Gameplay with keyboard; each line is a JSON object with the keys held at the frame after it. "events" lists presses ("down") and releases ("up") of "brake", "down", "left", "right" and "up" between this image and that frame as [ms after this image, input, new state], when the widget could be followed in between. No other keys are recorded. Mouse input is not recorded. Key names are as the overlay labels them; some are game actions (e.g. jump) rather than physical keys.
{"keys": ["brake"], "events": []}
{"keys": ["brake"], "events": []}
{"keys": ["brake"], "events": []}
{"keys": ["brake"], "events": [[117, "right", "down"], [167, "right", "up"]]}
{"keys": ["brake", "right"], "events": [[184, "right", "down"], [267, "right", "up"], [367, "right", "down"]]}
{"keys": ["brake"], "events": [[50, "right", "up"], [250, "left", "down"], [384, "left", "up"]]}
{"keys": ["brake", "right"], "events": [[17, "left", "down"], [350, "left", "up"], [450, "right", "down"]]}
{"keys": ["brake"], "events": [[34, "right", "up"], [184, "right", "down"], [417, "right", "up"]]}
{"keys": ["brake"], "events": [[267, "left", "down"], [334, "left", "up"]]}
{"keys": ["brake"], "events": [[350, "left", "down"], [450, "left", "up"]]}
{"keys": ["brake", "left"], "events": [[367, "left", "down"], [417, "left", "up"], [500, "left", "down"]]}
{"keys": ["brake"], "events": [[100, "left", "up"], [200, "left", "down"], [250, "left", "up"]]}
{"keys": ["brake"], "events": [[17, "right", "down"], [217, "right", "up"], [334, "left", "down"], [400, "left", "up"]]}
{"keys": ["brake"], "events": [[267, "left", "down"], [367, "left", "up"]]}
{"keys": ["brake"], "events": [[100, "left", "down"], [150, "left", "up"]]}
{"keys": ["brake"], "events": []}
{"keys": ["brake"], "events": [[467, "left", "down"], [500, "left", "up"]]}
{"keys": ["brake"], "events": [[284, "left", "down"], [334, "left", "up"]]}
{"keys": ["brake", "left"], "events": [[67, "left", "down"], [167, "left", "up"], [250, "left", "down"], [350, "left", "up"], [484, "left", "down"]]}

———

● **Work instruction**:
Nothing in the records may be left out; copy them all exactly.

● **Task answer**:
Gameplay with keyboard; each line is a JSON object with the keys held at the frame after it. "events" lists presses ("down") and releases ("up") of "brake", "down", "left", "right" and "up" between this image and that frame as [ms after this image, input, new state], when the widget could be followed in between. No other keys are recorded. Mouse input is not recorded. Key names are as the overlay labels them; some are game actions (e.g. jump) rather than physical keys.
{"keys": ["brake"], "events": []}
{"keys": ["brake"], "events": []}
{"keys": ["brake"], "events": []}
{"keys": ["brake"], "events": [[117, "right", "down"], [167, "right", "up"]]}
{"keys": ["brake", "right"], "events": [[184, "right", "down"], [267, "right", "up"], [367, "right", "down"]]}
{"keys": ["brake"], "events": [[50, "right", "up"], [250, "left", "down"], [384, "left", "up"]]}
{"keys": ["brake", "right"], "events": [[17, "left", "down"], [350, "left", "up"], [450, "right", "down"]]}
{"keys": ["brake"], "events": [[34, "right", "up"], [184, "right", "down"], [417, "right", "up"]]}
{"keys": ["brake"], "events": [[267, "left", "down"], [334, "left", "up"]]}
{"keys": ["brake"], "events": [[350, "left", "down"], [450, "left", "up"]]}
{"keys": ["brake", "left"], "events": [[367, "left", "down"], [417, "left", "up"], [500, "left", "down"]]}
{"keys": ["brake"], "events": [[100, "left", "up"], [200, "left", "down"], [250, "left", "up"]]}
{"keys": ["brake"], "events": [[17, "right", "down"], [217, "right", "up"], [334, "left", "down"], [400, "left", "up"]]}
{"keys": ["brake"], "events": [[267, "left", "down"], [367, "left", "up"]]}
{"keys": ["brake"], "events": [[100, "left", "down"], [150, "left", "up"]]}
{"keys": ["brake"], "events": []}
{"keys": ["brake"], "events": [[467, "left", "down"], [500, "left", "up"]]}
{"keys": ["brake"], "events": [[284, "left", "down"], [334, "left", "up"]]}
{"keys": ["brake", "left"], "events": [[67, "left", "down"], [167, "left", "up"], [250, "left", "down"], [350, "left", "up"], [484, "left", "down"]]}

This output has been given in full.